_THE TASK_
In the homework solutions, revise the passage starting with "#Plot the data" and going on through "plt.subplot(1,2,2)", putting "Aluminum oxide concentration" in place of "Al oxide concentration".

_STUDY TEXT_
= Beginning of Section =
Solutions for homework sheet1

Problem No. 1

In [1]:
# Import all the packages 
import numpy as np
import scipy as sc
import statsmodels.api as sm
import matplotlib.pyplot as plt 
# Force matplolib to produce figures inline
%matplotlib inline
In [2]:
# Download the data and save it in a file pottery and open the file to read data into a variable
pottery_data=np.genfromtxt('pottery.txt', usecols=(0,4,5),dtype=[('Al','f8'),('Na','f8'),('site','S2')], skiprows=1)

# Find unique labels in site
labels=np.unique(pottery_data['site'])

# Create a list with data for each unique site
xdAl=[]; xdNa=[]
for label in labels:
    xdAl.append(pottery_data['Al'][np.nonzero(pottery_data['site']==label)[0]])
    xdNa.append(pottery_data['Na'][np.nonzero(pottery_data['site']==label)[0]])
    
#Plot the data for Al and Na oxides 
    
plt.subplot(1,2,1)
plt.boxplot(xdAl,labels=labels,sym='ro', whis=1.5);
plt.title('Al oxide concentration') 
plt.xlabel('Sites')  
plt.ylabel('Concentration (in %)')

plt.subplot(1,2,2)
plt.boxplot(xdNa,labels=labels,sym='ro', whis=1.5);
plt.title('Na oxide concentration') 
plt.xlabel('Sites')  
plt.ylabel('Concentration (in %)')


plt.tight_layout();

Problem No. 2

In [3]:
# Read the data 
delivery_time=sm.datasets.get_rdataset("delivery","robustbase")

# Plot the data
plt.scatter(delivery_time.data['distance'],delivery_time.data['delTime'],c='c',s=15*delivery_time.data['n.prod'])
plt.xlabel('Distance')
plt.ylabel('Delivery Time')
plt.title ('Time to Service')
plt.xlim([0,1600])
Out[3]:
(0, 1600)

Problem No. 3

Central Limit Theorem:

States that the distribution of the sum (or mean) of a large number of independent, identically distributed variables will be approximately normal, regardless of the underlying distribution.

Step. 1 Generate uniformly distributed random numbers.
In [4]:
ur=np.random.rand(10,11555000)
= End of Section =
_INFORMATION PROVIDED_
= Beginning of Section =
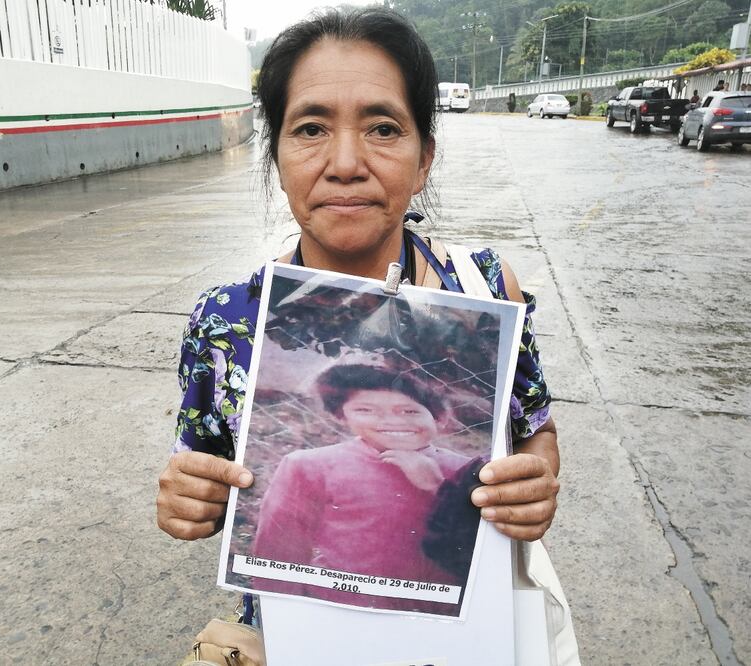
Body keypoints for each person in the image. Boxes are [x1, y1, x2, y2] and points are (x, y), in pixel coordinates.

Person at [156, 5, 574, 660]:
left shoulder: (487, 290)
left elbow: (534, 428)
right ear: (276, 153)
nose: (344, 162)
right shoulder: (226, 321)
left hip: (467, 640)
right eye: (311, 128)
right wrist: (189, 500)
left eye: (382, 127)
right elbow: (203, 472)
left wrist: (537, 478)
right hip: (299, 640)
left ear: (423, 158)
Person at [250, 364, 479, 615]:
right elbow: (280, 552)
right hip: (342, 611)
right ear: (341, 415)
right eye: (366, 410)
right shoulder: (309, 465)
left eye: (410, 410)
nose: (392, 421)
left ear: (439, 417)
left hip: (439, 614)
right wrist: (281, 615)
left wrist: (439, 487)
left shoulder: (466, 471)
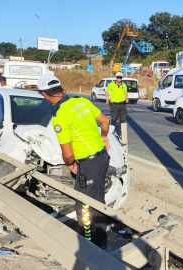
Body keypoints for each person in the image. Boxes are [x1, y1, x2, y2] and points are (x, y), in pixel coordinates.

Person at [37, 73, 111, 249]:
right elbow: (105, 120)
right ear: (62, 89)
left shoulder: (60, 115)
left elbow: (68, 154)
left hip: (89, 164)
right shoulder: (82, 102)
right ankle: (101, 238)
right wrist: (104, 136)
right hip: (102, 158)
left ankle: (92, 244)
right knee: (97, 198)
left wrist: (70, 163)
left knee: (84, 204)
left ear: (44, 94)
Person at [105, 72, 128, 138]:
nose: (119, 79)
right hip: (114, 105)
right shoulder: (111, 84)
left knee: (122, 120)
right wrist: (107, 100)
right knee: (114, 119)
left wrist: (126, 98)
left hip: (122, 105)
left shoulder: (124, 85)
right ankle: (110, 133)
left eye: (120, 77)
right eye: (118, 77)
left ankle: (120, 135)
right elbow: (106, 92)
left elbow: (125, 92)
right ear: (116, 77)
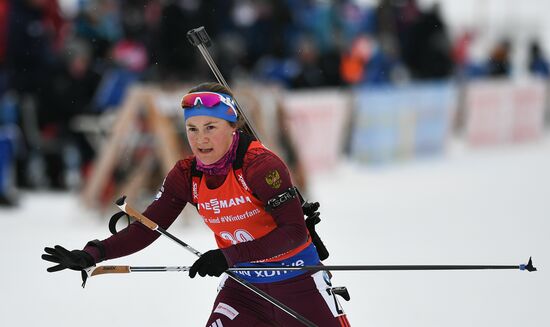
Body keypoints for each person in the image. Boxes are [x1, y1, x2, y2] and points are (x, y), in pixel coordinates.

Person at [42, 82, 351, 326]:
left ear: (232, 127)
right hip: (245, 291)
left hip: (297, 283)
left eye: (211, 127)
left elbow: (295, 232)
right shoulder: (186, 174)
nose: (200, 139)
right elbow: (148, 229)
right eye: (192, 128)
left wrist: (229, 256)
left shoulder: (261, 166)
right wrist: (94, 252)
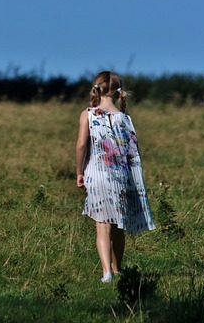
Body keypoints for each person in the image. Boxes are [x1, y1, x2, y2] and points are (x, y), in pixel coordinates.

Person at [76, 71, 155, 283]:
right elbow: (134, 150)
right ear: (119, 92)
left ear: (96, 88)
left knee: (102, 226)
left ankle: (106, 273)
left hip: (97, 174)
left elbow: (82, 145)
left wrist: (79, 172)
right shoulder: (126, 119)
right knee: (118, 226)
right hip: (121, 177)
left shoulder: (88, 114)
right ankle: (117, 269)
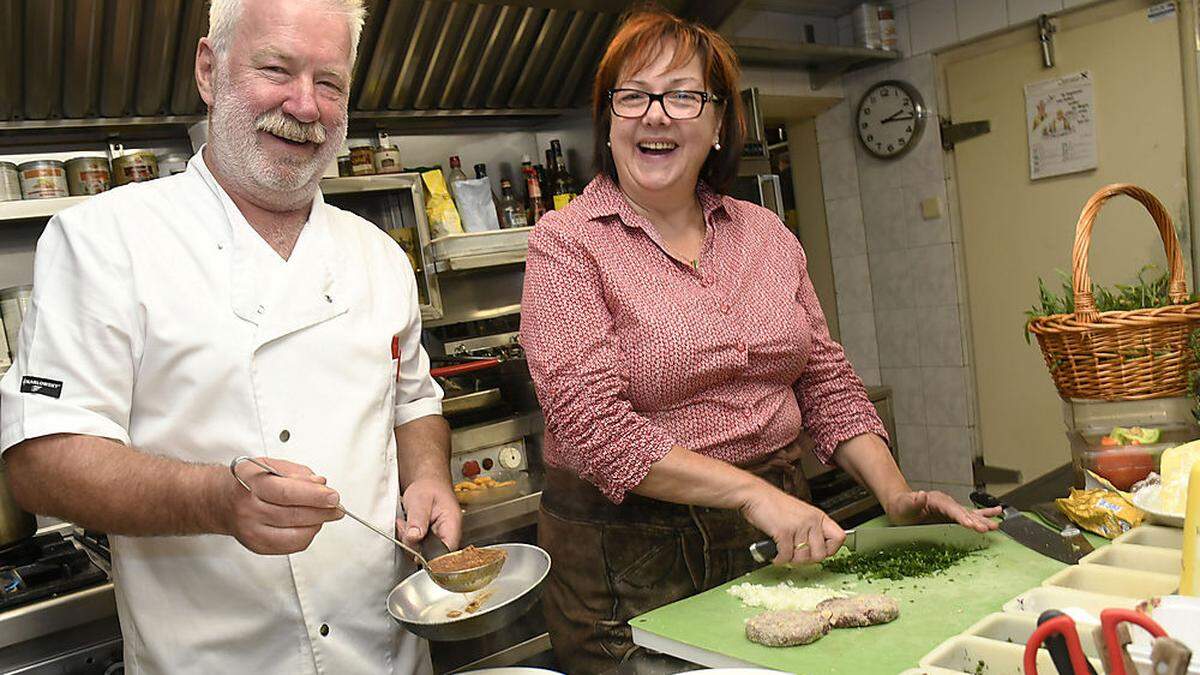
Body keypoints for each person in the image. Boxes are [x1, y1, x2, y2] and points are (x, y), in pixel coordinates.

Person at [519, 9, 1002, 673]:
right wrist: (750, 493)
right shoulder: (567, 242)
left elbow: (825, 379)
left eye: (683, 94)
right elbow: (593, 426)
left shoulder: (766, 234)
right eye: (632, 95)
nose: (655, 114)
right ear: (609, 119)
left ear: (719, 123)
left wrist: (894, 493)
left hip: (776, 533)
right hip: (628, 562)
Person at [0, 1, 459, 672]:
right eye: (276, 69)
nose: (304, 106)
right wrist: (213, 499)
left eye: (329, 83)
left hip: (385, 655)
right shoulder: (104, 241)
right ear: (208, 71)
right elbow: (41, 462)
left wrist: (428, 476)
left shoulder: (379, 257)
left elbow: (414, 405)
= End of Section =
= Beginning of Section =
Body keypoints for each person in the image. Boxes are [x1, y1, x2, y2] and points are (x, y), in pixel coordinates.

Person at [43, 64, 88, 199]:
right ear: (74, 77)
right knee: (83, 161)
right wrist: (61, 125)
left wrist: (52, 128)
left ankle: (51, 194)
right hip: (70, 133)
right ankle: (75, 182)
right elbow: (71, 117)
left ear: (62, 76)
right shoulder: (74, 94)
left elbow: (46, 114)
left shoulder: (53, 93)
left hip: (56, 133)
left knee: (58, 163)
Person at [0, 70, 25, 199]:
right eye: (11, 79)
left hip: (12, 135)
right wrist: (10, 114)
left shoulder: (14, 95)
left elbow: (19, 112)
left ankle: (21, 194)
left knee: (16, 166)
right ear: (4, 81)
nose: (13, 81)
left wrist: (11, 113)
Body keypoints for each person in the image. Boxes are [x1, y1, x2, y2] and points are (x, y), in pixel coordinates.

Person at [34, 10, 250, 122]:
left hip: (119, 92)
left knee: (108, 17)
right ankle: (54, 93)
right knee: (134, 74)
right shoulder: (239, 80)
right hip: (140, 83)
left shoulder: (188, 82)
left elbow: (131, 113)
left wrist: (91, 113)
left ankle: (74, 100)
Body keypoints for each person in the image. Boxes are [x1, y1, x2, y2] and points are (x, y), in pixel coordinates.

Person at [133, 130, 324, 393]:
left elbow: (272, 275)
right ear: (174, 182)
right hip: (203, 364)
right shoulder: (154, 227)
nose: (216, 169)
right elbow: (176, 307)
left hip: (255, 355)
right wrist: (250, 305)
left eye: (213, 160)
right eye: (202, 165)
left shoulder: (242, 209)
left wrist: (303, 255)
= End of Section =
_WRITTEN SOLUTION_
#Plot the data for Al and Na oxides 
    
plt.subplot(1,2,1)
plt.boxplot(xdAl,labels=labels,sym='ro', whis=1.5);
plt.title('Aluminum oxide concentration') 
plt.xlabel('Sites')  
plt.ylabel('Concentration (in %)')

plt.subplot(1,2,2)